#### Required task
Copy out every line in the rows below with "program" replaced by "script" wherever it occurs, changing nothing else. Leave out the pictures.
##### Material for this exercise #####
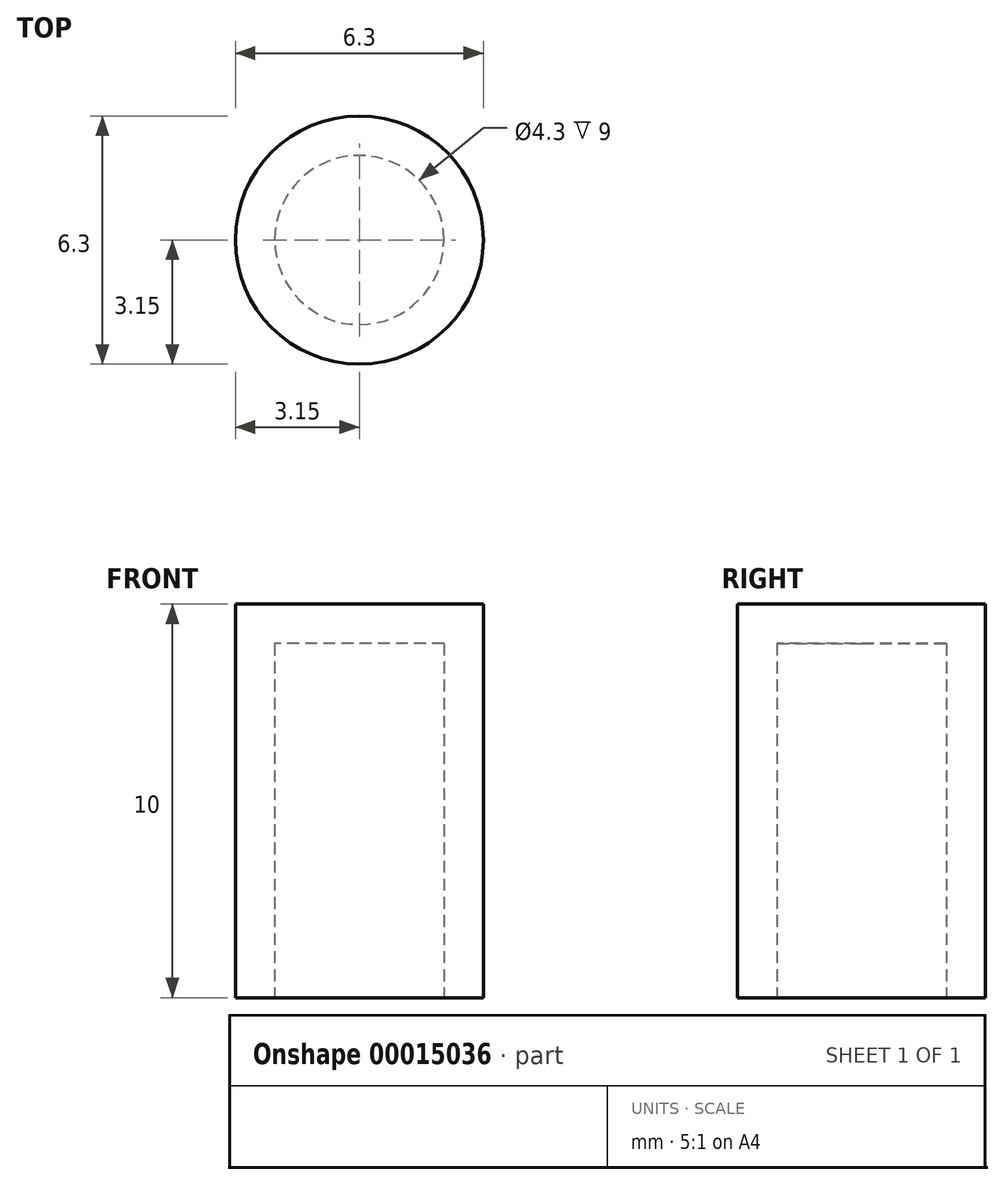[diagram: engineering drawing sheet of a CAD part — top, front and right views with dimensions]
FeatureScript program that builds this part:
annotation { "Feature Type Name" : "Feature", "Feature Type Description" : "" }
export const myFeature = defineFeature(function(context is Context, id is Id, definition is map)
    precondition{}
    {
        {
            var Q0;
            Q0=qCreatedBy(makeId("Top.planeOp"),FACE);
            var sketch = newSketch(context, id + "F0", { "sketchPlane" : qUnion([Q0])});
            skCircle(sketch, "E0", {"center": v(0, 0) * mm, "radius": 3.15 * mm});
            skCircle(sketch, "E1", {"center": v(0, 0) * mm, "radius": 2.15 * mm});
            skSolve(sketch);
        }
        {
            var Q0;
            Q0=qSketchRegion(id+"F0",true);
            extrude(context, id + "F1", {"entities" : qUnion([Q0]), "depth" : 9 * mm});
        }
        {
            var Q0;
            Q0=makeQuery(id+"F1.opExtrude","CAP_FACE",FACE,{"disambiguationData":[OSD([sQuery(id+"F0.wireOp",EDGE,"E0"),sQuery(id+"F0.wireOp",EDGE,"E1")])],"isStart":false});
            var sketch = newSketch(context, id + "F2", { "sketchPlane" : qUnion([Q0])});
            skCircle(sketch, "E2", {"center": v(0, 0) * mm, "radius": 3.15 * mm});
            skSolve(sketch);
        }
        {
            var Q0;
            Q0=qSketchRegion(id+"F2",true);
            extrude(context, id + "F3", {"entities" : qUnion([Q0]), "operationType" : NewBodyOperationType.ADD, "depth" : 1 * mm});
        }
    });
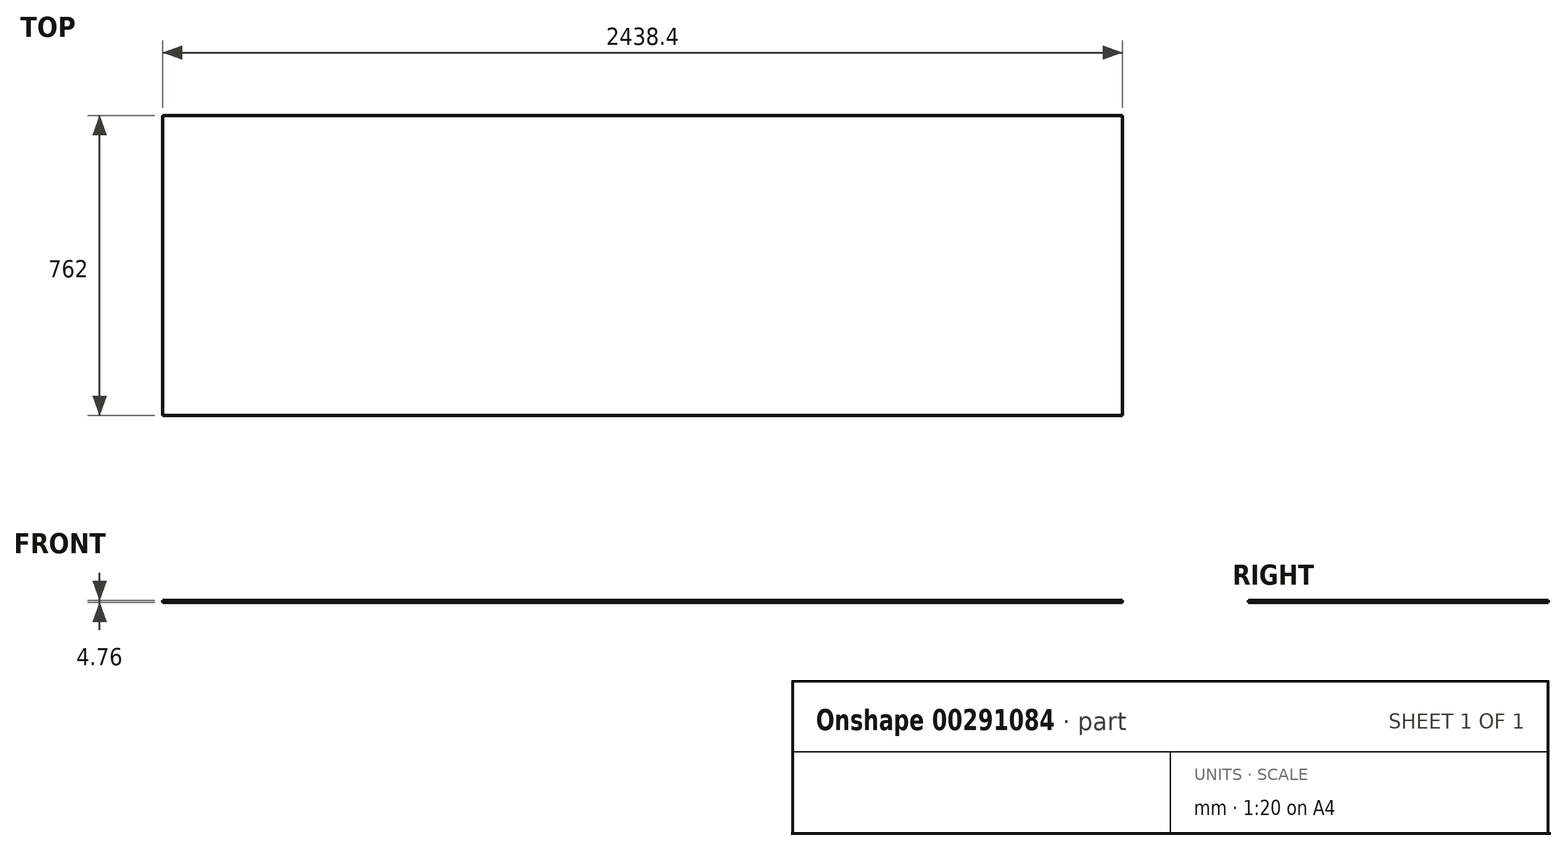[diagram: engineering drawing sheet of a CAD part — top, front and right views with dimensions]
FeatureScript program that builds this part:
#####
#### Output below
[diagram: engineering drawing sheet of a CAD part — top, front and right views with dimensions]
FeatureScript script that builds this part:
annotation { "Feature Type Name" : "Feature", "Feature Type Description" : "" }
export const myFeature = defineFeature(function(context is Context, id is Id, definition is map)
    precondition{}
    {
        {
            var Q0;
            Q0=qCreatedBy(makeId("Top.planeOp"),FACE);
            var sketch = newSketch(context, id + "F0", { "sketchPlane" : qUnion([Q0])});
            skCircle(sketch, "E0", {"center": v(0, 0) * mm, "radius": 3.15 * mm});
            skCircle(sketch, "E1", {"center": v(0, 0) * mm, "radius": 2.15 * mm});
            skSolve(sketch);
        }
        {
            var Q0;
            Q0=qSketchRegion(id+"F0",true);
            extrude(context, id + "F1", {"entities" : qUnion([Q0]), "depth" : 9 * mm});
        }
        {
            var Q0;
            Q0=makeQuery(id+"F1.opExtrude","CAP_FACE",FACE,{"disambiguationData":[OSD([sQuery(id+"F0.wireOp",EDGE,"E0"),sQuery(id+"F0.wireOp",EDGE,"E1")])],"isStart":false});
            var sketch = newSketch(context, id + "F2", { "sketchPlane" : qUnion([Q0])});
            skCircle(sketch, "E2", {"center": v(0, 0) * mm, "radius": 3.15 * mm});
            skSolve(sketch);
        }
        {
            var Q0;
            Q0=qSketchRegion(id+"F2",true);
            extrude(context, id + "F3", {"entities" : qUnion([Q0]), "operationType" : NewBodyOperationType.ADD, "depth" : 1 * mm});
        }
    });
[diagram: engineering drawing sheet of a CAD part — top, front and right views with dimensions]
FeatureScript script that builds this part:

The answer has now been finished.